* **Actividad**
Extrae de los datos las líneas que van desde la que contiene "einer anerkannten" hasta la que contiene "Kanälen verwendet werden kann.", ambas incluidas, y reprodúcelas sin cambio alguno.

+++ Datos de trabajo +++

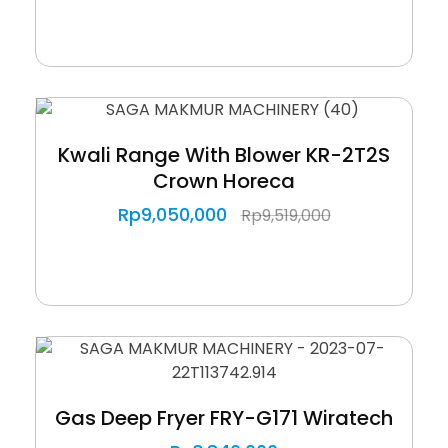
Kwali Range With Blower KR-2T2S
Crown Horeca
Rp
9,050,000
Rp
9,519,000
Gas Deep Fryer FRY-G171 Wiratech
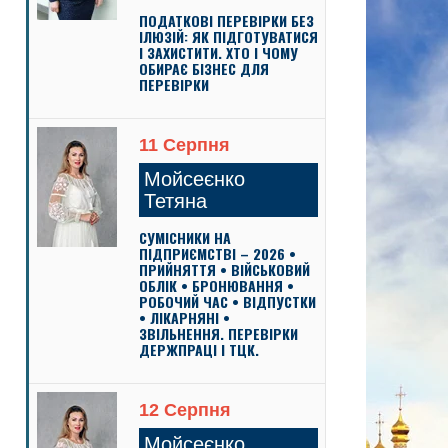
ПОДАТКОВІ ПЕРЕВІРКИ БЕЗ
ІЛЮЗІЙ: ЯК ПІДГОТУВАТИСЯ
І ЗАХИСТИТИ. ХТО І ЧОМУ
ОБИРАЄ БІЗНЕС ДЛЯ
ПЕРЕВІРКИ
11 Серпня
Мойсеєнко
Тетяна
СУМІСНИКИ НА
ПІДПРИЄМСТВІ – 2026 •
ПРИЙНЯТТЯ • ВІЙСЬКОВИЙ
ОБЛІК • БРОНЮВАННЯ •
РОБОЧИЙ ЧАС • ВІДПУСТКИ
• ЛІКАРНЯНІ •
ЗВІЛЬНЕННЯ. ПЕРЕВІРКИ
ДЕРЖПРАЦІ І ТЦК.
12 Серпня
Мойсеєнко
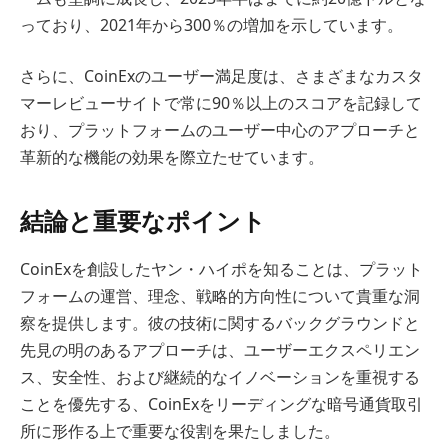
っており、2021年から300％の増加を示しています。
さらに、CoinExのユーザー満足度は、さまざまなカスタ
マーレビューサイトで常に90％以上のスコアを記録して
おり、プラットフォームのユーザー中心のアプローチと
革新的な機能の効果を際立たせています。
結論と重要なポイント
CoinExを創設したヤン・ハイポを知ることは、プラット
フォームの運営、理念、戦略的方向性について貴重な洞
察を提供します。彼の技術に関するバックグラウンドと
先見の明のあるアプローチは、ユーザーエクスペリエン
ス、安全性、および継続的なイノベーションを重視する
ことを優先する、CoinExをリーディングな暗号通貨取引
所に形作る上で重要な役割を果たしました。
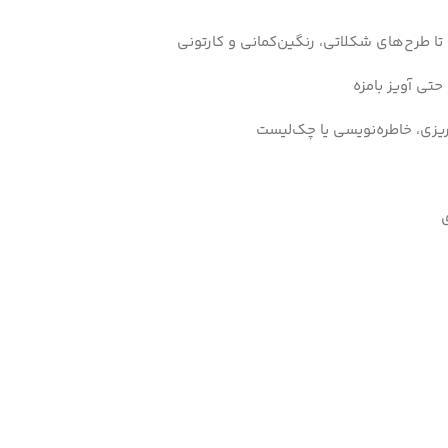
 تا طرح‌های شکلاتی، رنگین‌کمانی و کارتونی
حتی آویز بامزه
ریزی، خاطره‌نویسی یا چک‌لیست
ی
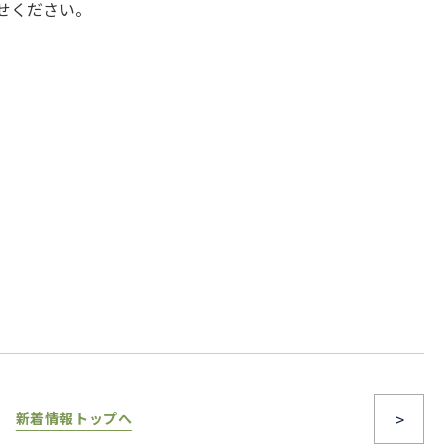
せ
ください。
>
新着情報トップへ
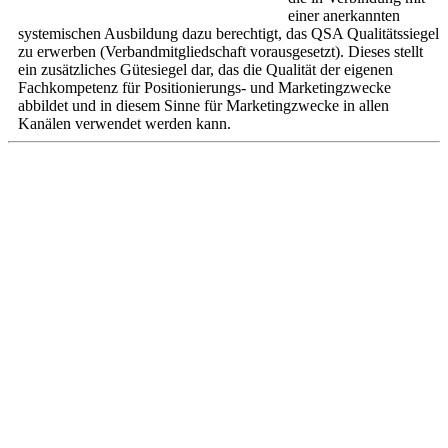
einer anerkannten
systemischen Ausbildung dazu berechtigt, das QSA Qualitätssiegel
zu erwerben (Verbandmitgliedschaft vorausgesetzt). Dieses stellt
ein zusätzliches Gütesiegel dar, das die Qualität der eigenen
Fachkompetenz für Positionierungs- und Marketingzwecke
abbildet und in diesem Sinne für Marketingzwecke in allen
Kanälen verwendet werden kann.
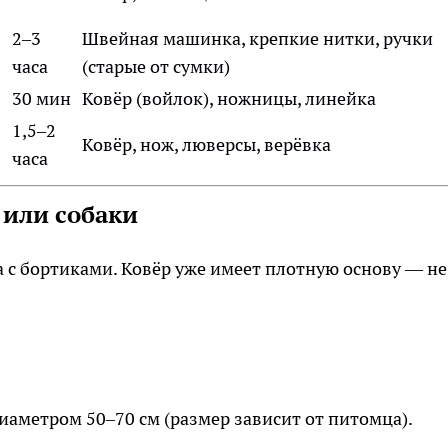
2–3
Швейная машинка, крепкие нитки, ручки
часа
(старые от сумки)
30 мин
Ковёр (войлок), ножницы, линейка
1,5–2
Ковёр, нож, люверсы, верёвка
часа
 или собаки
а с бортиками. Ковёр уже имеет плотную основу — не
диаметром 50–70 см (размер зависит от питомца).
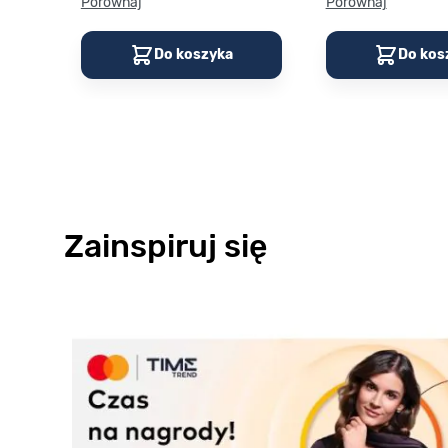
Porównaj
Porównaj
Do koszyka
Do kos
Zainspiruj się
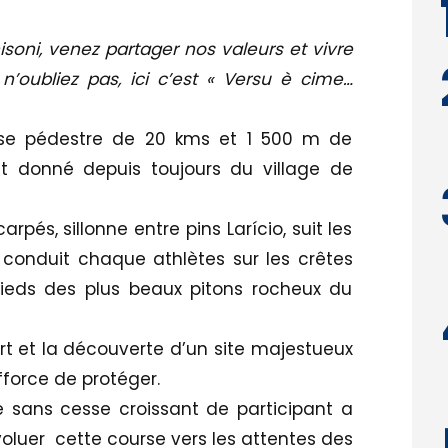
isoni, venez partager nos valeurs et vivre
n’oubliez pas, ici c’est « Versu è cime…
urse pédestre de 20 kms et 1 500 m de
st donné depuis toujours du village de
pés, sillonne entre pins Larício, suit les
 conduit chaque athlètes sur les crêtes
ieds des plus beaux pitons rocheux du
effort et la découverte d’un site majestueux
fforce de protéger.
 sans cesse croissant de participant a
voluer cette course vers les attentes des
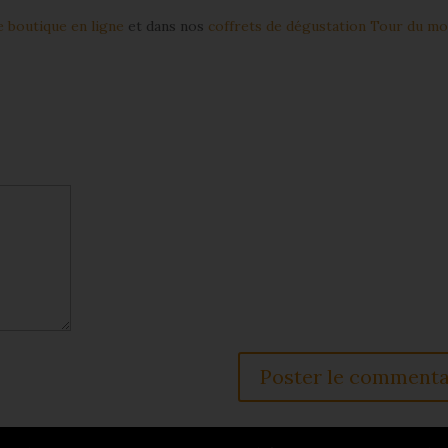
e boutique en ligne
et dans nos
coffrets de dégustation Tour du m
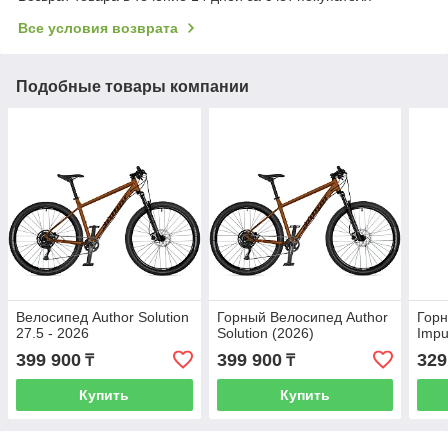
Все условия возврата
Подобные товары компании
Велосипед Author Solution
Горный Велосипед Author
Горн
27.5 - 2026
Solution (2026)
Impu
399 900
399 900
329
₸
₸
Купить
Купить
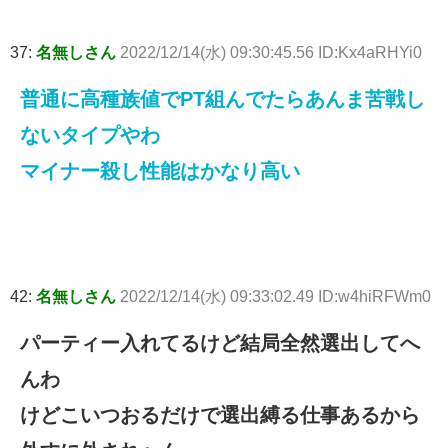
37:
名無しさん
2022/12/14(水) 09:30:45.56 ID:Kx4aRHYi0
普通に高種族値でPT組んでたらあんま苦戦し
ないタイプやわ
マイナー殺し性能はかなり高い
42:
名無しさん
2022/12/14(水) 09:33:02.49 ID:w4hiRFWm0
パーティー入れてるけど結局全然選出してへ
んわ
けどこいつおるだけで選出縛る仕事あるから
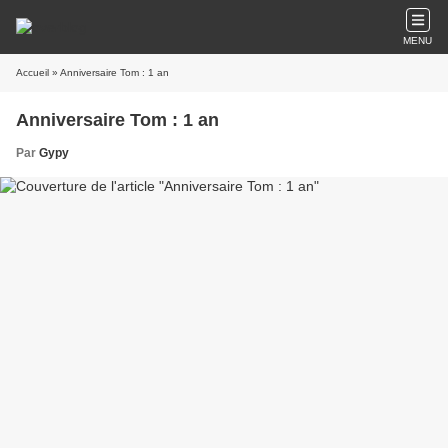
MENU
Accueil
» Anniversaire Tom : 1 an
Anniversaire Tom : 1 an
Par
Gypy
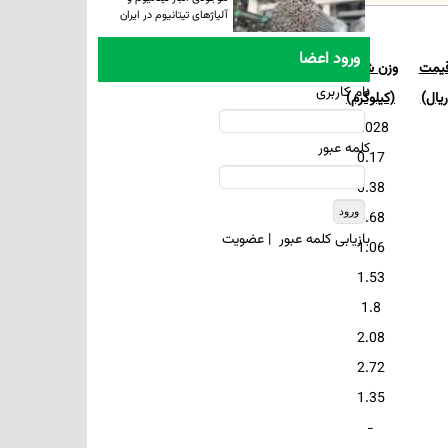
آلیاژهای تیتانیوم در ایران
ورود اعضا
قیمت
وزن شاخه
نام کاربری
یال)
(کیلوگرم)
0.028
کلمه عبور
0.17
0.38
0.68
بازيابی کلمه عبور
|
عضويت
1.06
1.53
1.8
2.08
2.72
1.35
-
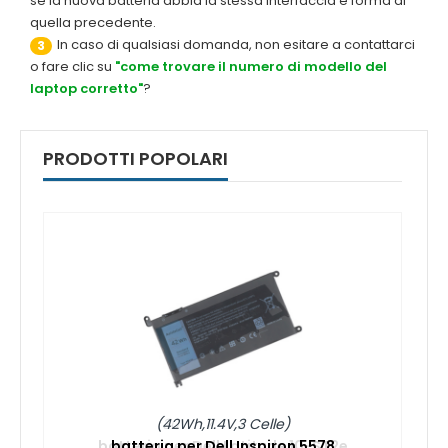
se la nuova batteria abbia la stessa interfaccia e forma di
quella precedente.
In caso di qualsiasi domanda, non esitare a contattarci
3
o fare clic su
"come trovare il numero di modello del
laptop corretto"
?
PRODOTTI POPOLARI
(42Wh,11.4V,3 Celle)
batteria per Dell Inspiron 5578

+++
+++ Datos de trabajo +++

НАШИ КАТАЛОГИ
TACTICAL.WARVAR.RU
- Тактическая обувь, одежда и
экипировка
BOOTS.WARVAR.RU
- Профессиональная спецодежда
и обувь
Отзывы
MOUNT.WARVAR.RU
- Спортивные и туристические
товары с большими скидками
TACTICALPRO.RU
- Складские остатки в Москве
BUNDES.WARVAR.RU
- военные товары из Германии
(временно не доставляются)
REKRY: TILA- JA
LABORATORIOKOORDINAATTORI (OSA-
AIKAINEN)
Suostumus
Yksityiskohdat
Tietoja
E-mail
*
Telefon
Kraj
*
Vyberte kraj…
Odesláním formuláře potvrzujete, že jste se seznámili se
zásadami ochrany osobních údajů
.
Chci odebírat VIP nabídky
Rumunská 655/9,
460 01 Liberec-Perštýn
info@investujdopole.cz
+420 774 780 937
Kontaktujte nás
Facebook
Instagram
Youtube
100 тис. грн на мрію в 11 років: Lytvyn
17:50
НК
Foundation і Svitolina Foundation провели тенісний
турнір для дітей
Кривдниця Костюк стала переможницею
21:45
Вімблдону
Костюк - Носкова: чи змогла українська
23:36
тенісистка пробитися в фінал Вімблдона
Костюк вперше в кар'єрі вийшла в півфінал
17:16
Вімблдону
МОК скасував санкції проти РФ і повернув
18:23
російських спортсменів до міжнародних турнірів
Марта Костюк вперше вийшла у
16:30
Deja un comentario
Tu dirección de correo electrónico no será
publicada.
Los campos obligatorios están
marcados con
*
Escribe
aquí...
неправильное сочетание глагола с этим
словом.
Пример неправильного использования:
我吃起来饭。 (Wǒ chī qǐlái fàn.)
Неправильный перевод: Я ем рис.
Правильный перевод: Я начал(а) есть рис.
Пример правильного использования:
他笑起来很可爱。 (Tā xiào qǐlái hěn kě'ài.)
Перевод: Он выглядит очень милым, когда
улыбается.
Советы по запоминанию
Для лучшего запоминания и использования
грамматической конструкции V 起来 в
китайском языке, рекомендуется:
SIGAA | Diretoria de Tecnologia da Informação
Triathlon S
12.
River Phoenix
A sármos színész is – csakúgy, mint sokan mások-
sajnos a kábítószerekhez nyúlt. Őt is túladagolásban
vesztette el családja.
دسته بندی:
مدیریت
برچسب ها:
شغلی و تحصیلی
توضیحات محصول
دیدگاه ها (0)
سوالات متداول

+++

* **Tu solución**
einer anerkannten
systemischen Ausbildung dazu berechtigt, das QSA Qualitätssiegel
zu erwerben (Verbandmitgliedschaft vorausgesetzt). Dieses stellt
ein zusätzliches Gütesiegel dar, das die Qualität der eigenen
Fachkompetenz für Positionierungs- und Marketingzwecke
abbildet und in diesem Sinne für Marketingzwecke in allen
Kanälen verwendet werden kann.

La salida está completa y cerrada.